Role of endolysosomes and cholesterol in the pathogenesis of Alzheimer's disease: Insights into why statins might not provide clinical benefit.

Altered cholesterol homeostasis in general and increased levels of low-density lipoprotein (LDL) cholesterol specifically is a robust risk factor for the pathogenesis of sporadic Alzheimer's disease (AD). Because of this, the family of drugs known as statins have been tried extensively to lower cholesterol levels in attempting to prevent and/or lessen the neuropathogenesis of AD. Unfortunately, evidence accumulated to date is insufficient to support the continued use of statins as a viable pharmacotherapeutic approach against AD. To understand these complex and inter-related issues it is important to review how altered cholesterol homeostasis contributes to AD pathogenesis and why statins have not provided clinical benefit against AD. Apolipoproteins with their different affinities for various lipids and the receptors that control cholesterol uptake can result in drastic differences in cholesterol trafficking into and its distribution within neurons.

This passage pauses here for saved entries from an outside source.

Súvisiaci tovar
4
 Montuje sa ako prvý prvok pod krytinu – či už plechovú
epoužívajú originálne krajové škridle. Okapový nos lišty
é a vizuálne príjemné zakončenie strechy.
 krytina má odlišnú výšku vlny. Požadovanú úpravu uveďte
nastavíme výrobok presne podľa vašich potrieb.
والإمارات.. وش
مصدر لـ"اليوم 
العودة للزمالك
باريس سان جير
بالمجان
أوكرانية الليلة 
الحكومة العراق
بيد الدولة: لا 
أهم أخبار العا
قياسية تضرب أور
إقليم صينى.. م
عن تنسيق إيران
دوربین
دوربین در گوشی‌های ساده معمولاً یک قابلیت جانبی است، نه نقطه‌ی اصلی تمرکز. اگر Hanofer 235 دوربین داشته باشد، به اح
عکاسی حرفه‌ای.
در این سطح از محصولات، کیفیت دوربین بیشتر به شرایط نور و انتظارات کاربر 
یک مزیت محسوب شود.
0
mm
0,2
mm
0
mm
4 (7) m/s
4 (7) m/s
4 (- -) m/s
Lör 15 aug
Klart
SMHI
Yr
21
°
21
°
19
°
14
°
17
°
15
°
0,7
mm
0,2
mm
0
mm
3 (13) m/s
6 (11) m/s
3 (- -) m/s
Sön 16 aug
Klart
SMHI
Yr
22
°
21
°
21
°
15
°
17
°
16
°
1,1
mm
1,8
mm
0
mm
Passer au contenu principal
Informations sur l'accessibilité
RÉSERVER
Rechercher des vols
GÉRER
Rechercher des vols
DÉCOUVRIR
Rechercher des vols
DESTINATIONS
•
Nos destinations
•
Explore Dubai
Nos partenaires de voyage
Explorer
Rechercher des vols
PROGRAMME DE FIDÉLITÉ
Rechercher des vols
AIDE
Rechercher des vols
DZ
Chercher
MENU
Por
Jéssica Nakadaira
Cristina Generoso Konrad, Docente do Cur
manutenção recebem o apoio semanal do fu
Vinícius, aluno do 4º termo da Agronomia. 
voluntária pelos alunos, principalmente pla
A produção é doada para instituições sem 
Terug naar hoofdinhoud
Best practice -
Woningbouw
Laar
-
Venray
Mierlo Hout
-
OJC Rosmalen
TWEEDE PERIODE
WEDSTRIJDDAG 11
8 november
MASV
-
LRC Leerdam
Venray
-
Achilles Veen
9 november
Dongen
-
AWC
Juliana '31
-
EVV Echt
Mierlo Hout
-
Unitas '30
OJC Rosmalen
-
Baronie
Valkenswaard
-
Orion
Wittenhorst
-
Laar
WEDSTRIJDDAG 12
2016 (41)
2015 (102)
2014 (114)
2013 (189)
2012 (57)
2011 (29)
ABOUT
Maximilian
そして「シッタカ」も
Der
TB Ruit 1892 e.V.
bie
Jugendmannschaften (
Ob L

The presence of the apoE4 or elevated plasma levels of LDL cholesterol can lead to a set of conditions that resembles lysosomal lipid storage disorders observed in Niemann-Pick type C disease such as impaired recycling of cholesterol back to the endoplasmic reticulum (ER), Golgi and plasma membranes, cholesterol deficiencies in plasma membranes, and increased cholesterol accumulation in endolysosomes resulting in endolysosome dysfunction. Consequently, the use of statins to block cholesterol synthesis in ER might not only decrease further plasma membrane cholesterol levels thus disturbing synaptic integrity, but also could also increase cholesterol burden in endolysosomes thus worsening endolysosome dysfunction. Therefore, it is not surprising that the use of cholesterol-lowering strategies with statins has not resulted in clinical benefit for patients living with AD.